# PROBLEM TO WORK ON
For every line in the records that has the word "избори", make a copy.

=== EXERCISE MATERIALS ===

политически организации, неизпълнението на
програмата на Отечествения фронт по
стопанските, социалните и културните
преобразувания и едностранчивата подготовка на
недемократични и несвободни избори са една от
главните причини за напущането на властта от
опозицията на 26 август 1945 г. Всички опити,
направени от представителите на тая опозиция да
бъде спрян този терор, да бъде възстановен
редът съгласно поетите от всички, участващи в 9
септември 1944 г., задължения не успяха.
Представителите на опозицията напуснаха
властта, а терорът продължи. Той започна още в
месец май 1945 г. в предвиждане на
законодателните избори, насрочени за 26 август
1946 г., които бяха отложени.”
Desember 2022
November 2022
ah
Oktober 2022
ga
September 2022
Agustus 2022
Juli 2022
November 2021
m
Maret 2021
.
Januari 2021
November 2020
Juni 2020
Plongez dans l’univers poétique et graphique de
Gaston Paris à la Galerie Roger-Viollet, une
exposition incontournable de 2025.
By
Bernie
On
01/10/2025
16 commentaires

===

# RESULT
недемократични и несвободни избори са една от
законодателните избори, насрочени за 26 август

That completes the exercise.